PhD Thesis proposal

THE ANTI-ROMA EUROPE RACISM, VIOLENCE AND THE (UN)GOVERNABILITY OF THE ROMA BODY

Supervisor/s: Silvia Rodríguez Maeso and Co-supervisor: JAIME AMPARO ALVES

Doctoral Programme: Human Rights in Contemporary Societies

This research focuses on the politics of structural and everyday Anti-Roma racism and its traumatic effects on the Roma people in Europe. I engage with Philomena Essed's definition of the concept of everyday racism as practices, activities and attitudes accepted in a given system. The notion of the structural racism refers to racialized governmentalities and ideologies/epistemologies that reproduce power relations and dehumanization that are grounded on white privilege/supremacy, thus, the maintenance of whiteness as state sovereignty.

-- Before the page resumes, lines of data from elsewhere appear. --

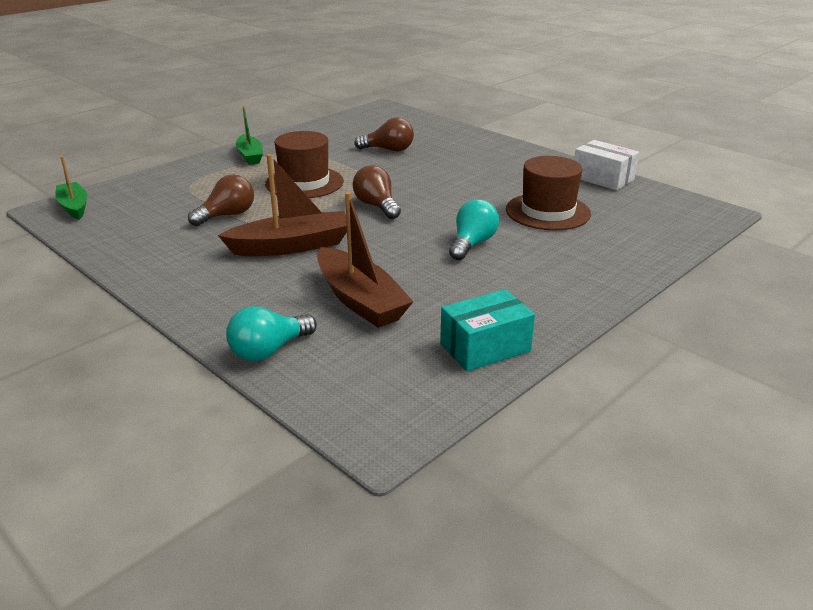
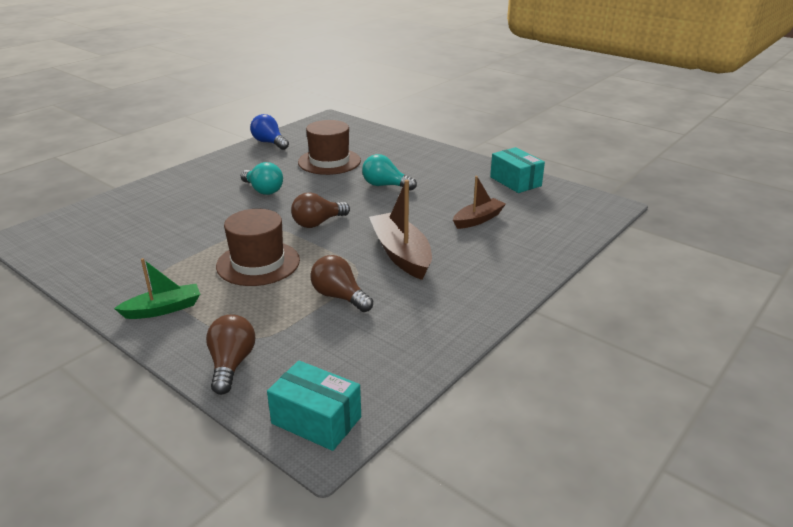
camera: 95 degrees left, 0 degrees up
green boat [55,156,88,220] -> turquoise box [267,360,361,451]
turquoise light bulb [226,306,317,361] -> turquoise light bulb moved to [241,162,283,195]
brown boat [317,192,414,328] -> brown boat [453,176,506,229], size x0.63
brown light bulb [354,117,414,151] -> brown light bulb moved to [206,314,255,395]
white box [574,140,639,191] -> blue light bulb [250,114,289,150]

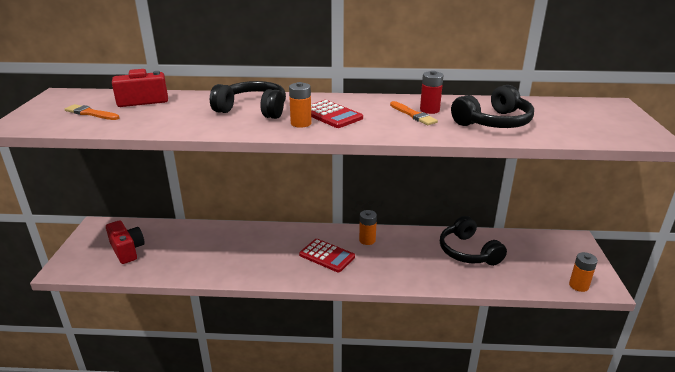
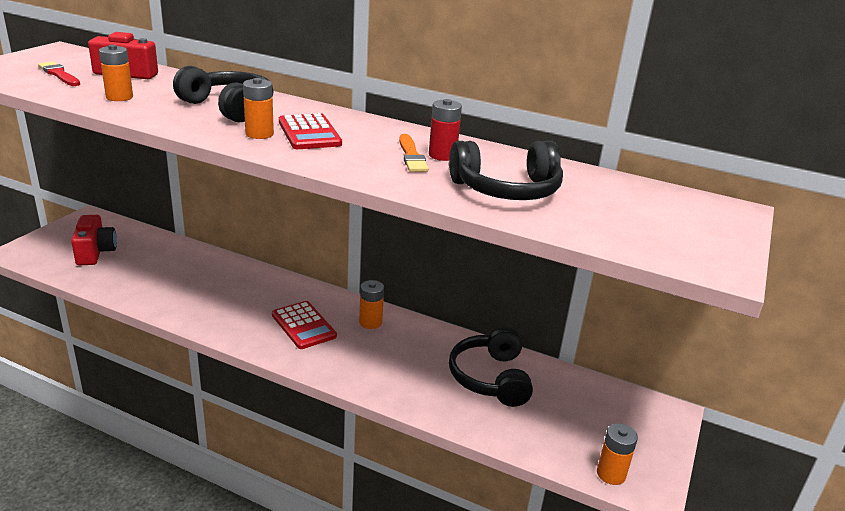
camera: 20 degrees right, 0 degrees up
orange brush [65,104,119,120] -> red brush [38,61,80,86]
none -> orange battery [99,45,133,101]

This PhD project aims to analyze the layered interconnectedness of political violence, racialization and the human as ideologies that (re)produce mechanisms for controlling, disciplining and killing Roma bodies. These mechanisms are historically rooted in colonial power relations that has constructed the "Other/non-human" body, the Roma body, as disposable flesh that feeds notions and practices of (un)governability, necessary control and discipline. Thus, I argue that the violence against the Roma can no longer be dislocated from the analysis of the historical violence against the Other body, the non-human body. Drawing on this, this research aims to think through political and institutional notions of Antigypsyism as sets of relational socio-political processes that discipline Roma bodies into humans.